I shall write to you, my dear Senior, from hence. We cannot tear ourselves away from the charm of our retreat, or from a thousand little employments.

The papers tell us that your ministry has been beaten on the Chinese war. It seems to me to have been an ill-chosen battle-field. The war was, perhaps, somewhat wantonly begun, and very roughly managed; but the fault lay with distant and subordinate agents. Now that it has begun, no cabinet can avoid carrying it on vigorously. The existing ministry will do as well for this as any other. As there is no line of policy to be changed, the upsetting it is merely to put in the people who are now out.

If the ministry fall, the man least to be pitied will be our friend Lewis. He will go out after having obtained a brilliant triumph on his own ground, and he will enjoy the good fortune, rare to public men, of quitting power, greater than he was when he took it, and with the enviable reputation of owing his greatness, not merely to his talents, but also to the respect and the confidence which he has universally inspired.

All this delights me; for I feel towards him and towards all his family a true friendship.

To return to China.

It seems to me that the relations between that country and Europe are changed, and dangerously changed.

Till now Europe has had to deal only with a Chinese government—the most wretched of governments.
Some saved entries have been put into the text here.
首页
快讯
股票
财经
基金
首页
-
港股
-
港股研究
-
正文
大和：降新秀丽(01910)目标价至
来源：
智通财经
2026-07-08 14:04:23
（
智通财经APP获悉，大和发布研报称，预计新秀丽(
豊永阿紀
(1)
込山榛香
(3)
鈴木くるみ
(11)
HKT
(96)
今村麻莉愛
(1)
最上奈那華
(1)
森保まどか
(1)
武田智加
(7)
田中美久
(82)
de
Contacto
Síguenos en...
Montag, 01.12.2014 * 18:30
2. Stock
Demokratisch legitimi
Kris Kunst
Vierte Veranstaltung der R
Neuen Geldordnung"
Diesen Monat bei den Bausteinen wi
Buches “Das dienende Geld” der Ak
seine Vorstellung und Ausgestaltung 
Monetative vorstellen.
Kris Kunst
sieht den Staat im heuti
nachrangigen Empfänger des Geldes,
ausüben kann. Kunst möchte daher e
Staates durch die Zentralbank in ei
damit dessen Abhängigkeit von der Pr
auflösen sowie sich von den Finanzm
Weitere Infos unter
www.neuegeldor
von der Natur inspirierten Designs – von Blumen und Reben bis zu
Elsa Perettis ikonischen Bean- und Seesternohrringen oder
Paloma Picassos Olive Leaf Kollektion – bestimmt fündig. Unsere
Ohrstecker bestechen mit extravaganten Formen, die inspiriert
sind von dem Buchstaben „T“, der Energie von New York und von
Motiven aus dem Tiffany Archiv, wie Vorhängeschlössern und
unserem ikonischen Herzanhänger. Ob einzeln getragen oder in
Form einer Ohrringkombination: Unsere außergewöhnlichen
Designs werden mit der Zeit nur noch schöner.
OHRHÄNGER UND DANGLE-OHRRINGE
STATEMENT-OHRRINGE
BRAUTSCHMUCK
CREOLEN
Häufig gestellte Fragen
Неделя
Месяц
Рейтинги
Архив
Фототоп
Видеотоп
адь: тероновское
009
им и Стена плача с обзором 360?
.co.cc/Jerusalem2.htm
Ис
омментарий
Now you will find opposed to you a people, and a people, however miserable and corrupt, is invincible on its own territory, if it be supported and impelled by common and violent passions.

Yet I should be sorry to die before I have seen China open to the eyes as well as to the arms of Europe.

Do you believe in a dissolution? If so, when?

A thousand regards to Mrs. Grote, to the great historian, to the Reeves, and generally to all who are kind enough to remember my existence.

I delight in the prospect of meeting you in Paris; yet I fear that you will find it dull. All that I hear from the great town shows me that never, at least during the last two hundred years, has intellectual life been less active.

If there be talent in the official circles, it is not the talent of conversation, and among those who formerly possessed that talent, there is so much torpidity, such want of interest on public affairs, such ignorance as to what is passing, and so little wish to hear about it, that no one, I am told, knows on what subject to talk, nor how to make that subject amusing. Your conversation, perhaps, may put souls into these dead bodies. Come and try to work this miracle.